O naturalista, portanto, parte da observação dos particulares, ou seja, da sensação. O acúmulo de sensações produz experiência, e o pensamento ou "logos", atuando sobre essa experiência, por abstração, chega aos universais. Em contraste com a sensação, que é passiva, o pensamento é ativo. A partir desses universais, já se pode construir uma ciência apodítica ou demonstrativa e especular sobre as causas.
Vemos, assim, que não há contradição entre as ideias epistemológicas e metodológicas defendidas nos AP e o tratado metodológico sobre como operar no estudo dos animais.
Passaremos agora a analisar as três obras biológicas mais importantes de Aristóteles: História dos Animais (HA), Partes dos Animais (PA) e Geração dos Animais (GA), partindo da hipótese de que HA corresponde basicamente à primeira parte do processo, ou fase indutiva, na qual, a partir da observação dos particulares, chega-se aos princípios (sem prejuízo de que possa haver algum raciocínio dedutivo), enquanto PA e GA correspondem à fase dedutiva, em que se buscam as causas (sem prejuízo de que possam aparecer observações de particulares).
A metodologia em História dos Animais
O tratado História dos Animais contém 10 livros, dos quais os livros I-VI e o VIII são indubitavelmente aristotélicos. Trata-se de um compêndio de observações sobre os animais que, em sua maioria, constituiriam a primeira parte do método aristotélico: passar das observações particulares para as premissas universais. Diferentemente de Partes dos Animais (PA) e Geração dos Animais (GA), raramente encontramos especulações ou busca pelas causas.

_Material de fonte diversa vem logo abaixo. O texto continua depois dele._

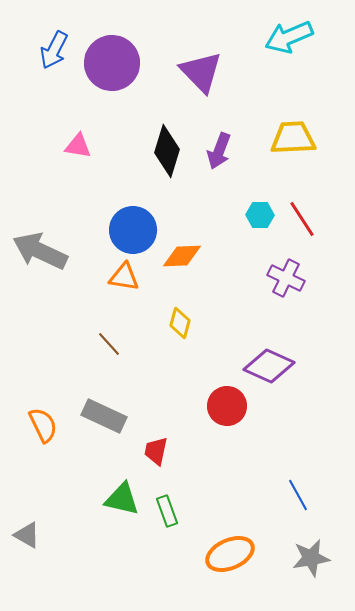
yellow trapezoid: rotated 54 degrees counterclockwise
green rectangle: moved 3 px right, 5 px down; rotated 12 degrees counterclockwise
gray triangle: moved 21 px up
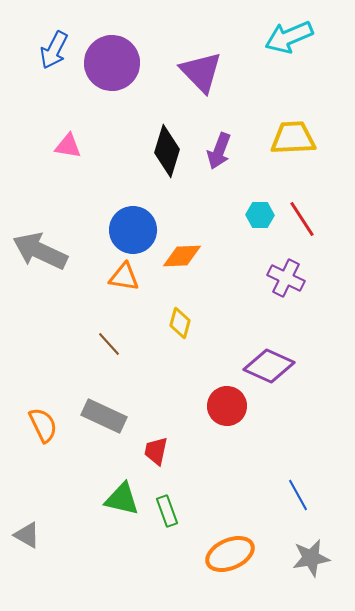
pink triangle: moved 10 px left
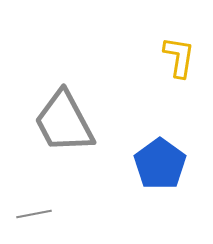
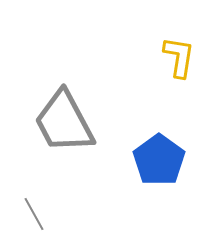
blue pentagon: moved 1 px left, 4 px up
gray line: rotated 72 degrees clockwise
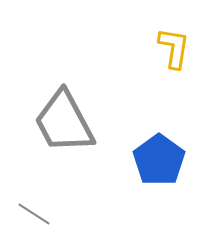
yellow L-shape: moved 5 px left, 9 px up
gray line: rotated 28 degrees counterclockwise
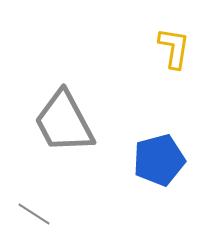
blue pentagon: rotated 21 degrees clockwise
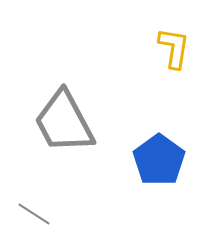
blue pentagon: rotated 21 degrees counterclockwise
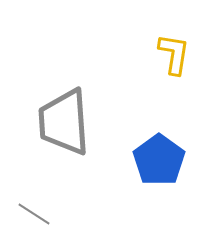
yellow L-shape: moved 6 px down
gray trapezoid: rotated 24 degrees clockwise
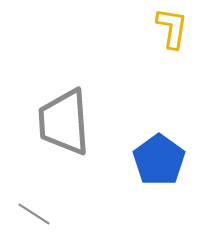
yellow L-shape: moved 2 px left, 26 px up
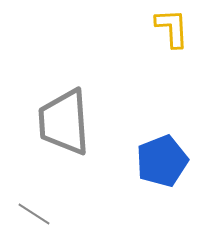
yellow L-shape: rotated 12 degrees counterclockwise
blue pentagon: moved 3 px right, 1 px down; rotated 15 degrees clockwise
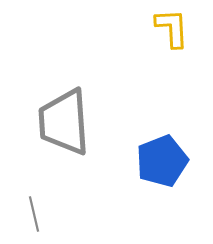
gray line: rotated 44 degrees clockwise
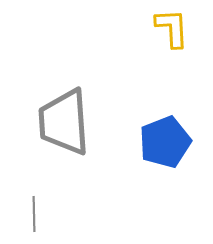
blue pentagon: moved 3 px right, 19 px up
gray line: rotated 12 degrees clockwise
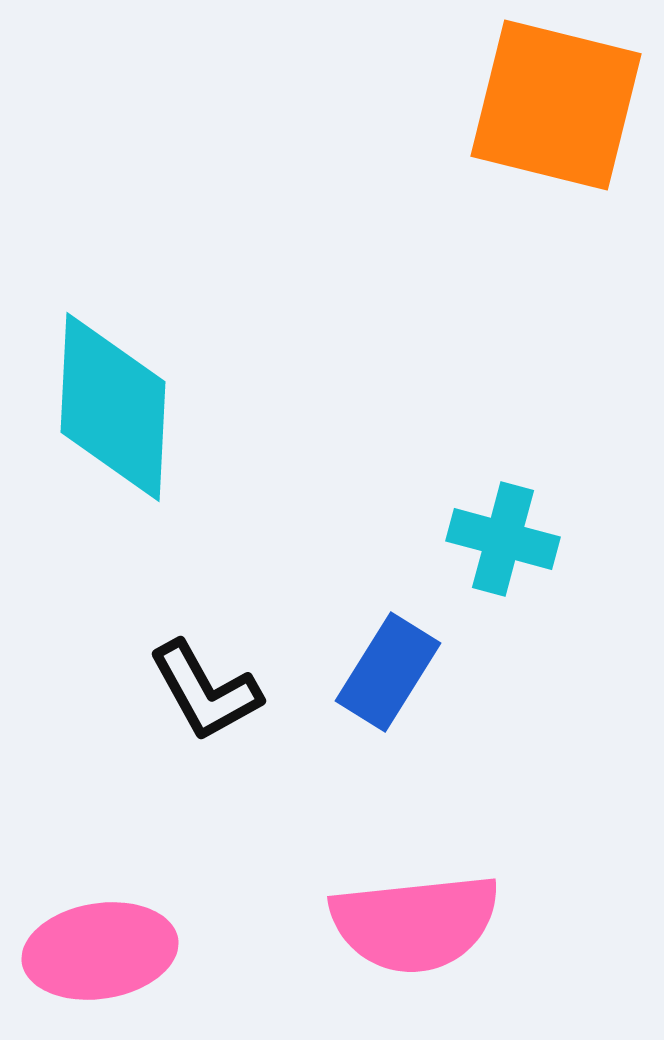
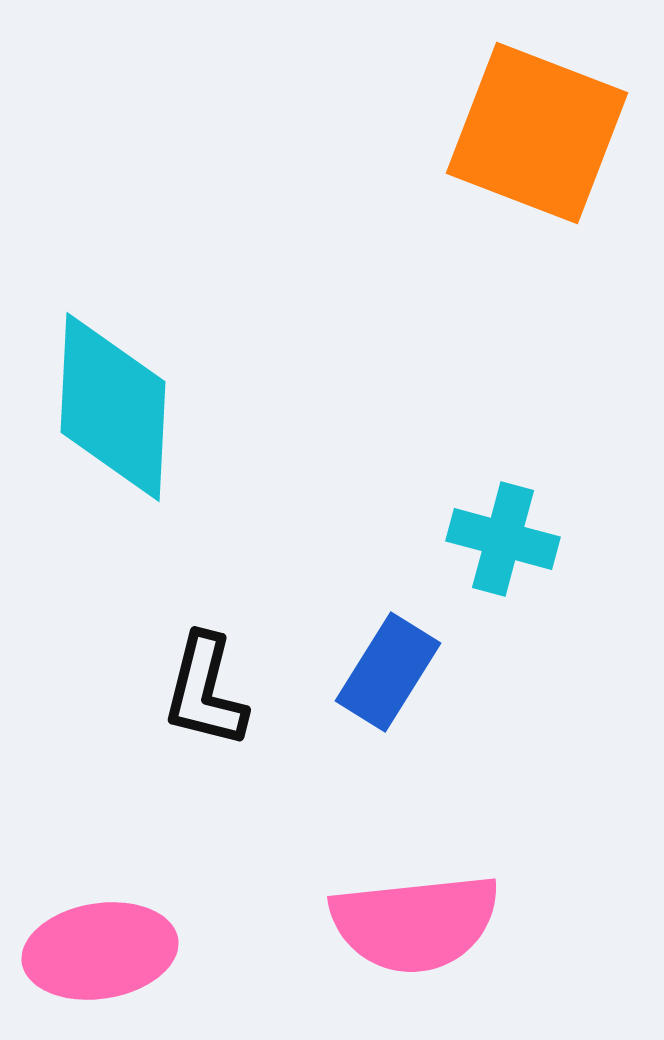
orange square: moved 19 px left, 28 px down; rotated 7 degrees clockwise
black L-shape: rotated 43 degrees clockwise
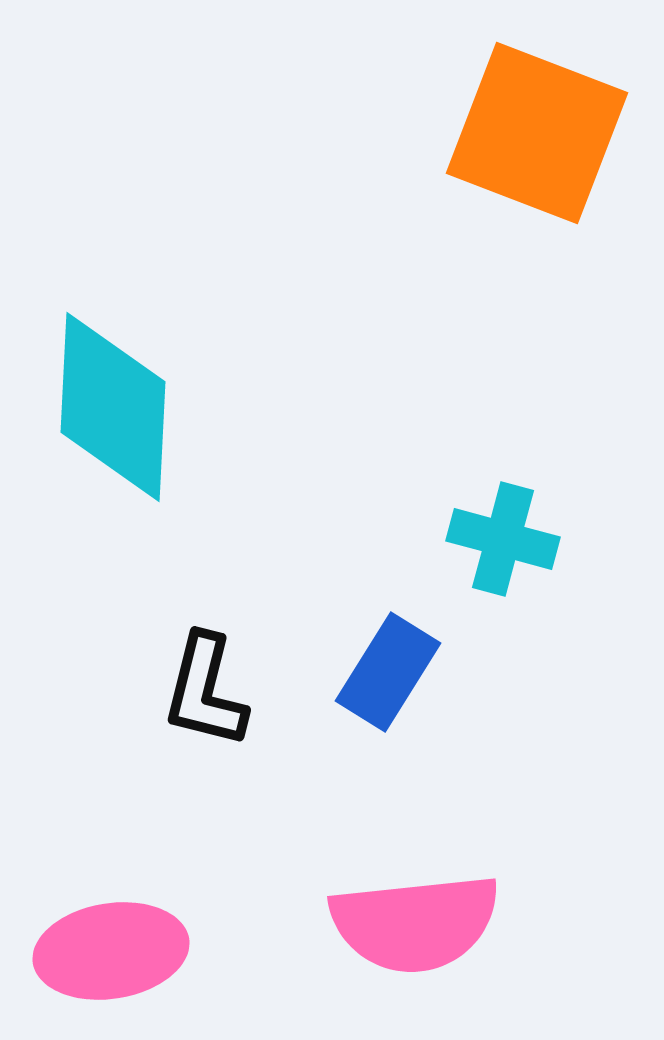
pink ellipse: moved 11 px right
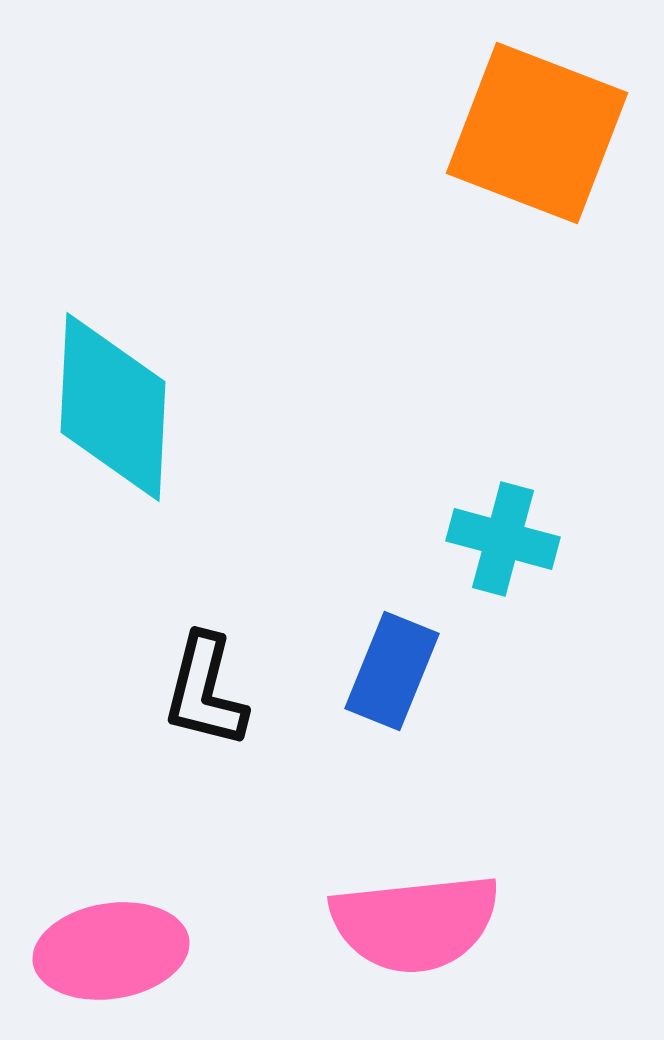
blue rectangle: moved 4 px right, 1 px up; rotated 10 degrees counterclockwise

Do ponto de vista metodológico, é interessante a citação: "Abarcar, em primeiro lugar, os caracteres distintivos e os atributos comuns; depois, tentar descobrir as causas" [21]. Em HA, basicamente, Aristóteles dedica-se à primeira parte do processo — buscar caracteres distintivos e atributos comuns —, deixando para PA, GA e outros tratados a investigação das causas.
A maioria das contribuições de HA resulta da observação de particulares e sua elevação a princípios gerais, mas raramente encontramos especulações sobre as causas, ao contrário do que ocorre em PA e GA. Assim, por exemplo, ele afirma que tanto os animais voadores com penas (aves) quanto os voadores de asas membranosas (mamíferos voadores, morcegos) são todos animais sanguíneos (vertebrados). Já os voadores de asas membranosas (insetos) são animais sem sangue (invertebrados) [22].
Não é difícil reconstruir o método. Após múltiplas observações de voadores com penas, ele verificou que SEMPRE eram animais sanguíneos e NUNCA eram animais sem sangue: a partir da observação de particulares, o logos abstraiu uma proposição universal, que, por sua vez, poderia ser utilizada de modo dedutivo, à maneira silogística.
- Os animais voadores com penas são sanguíneos.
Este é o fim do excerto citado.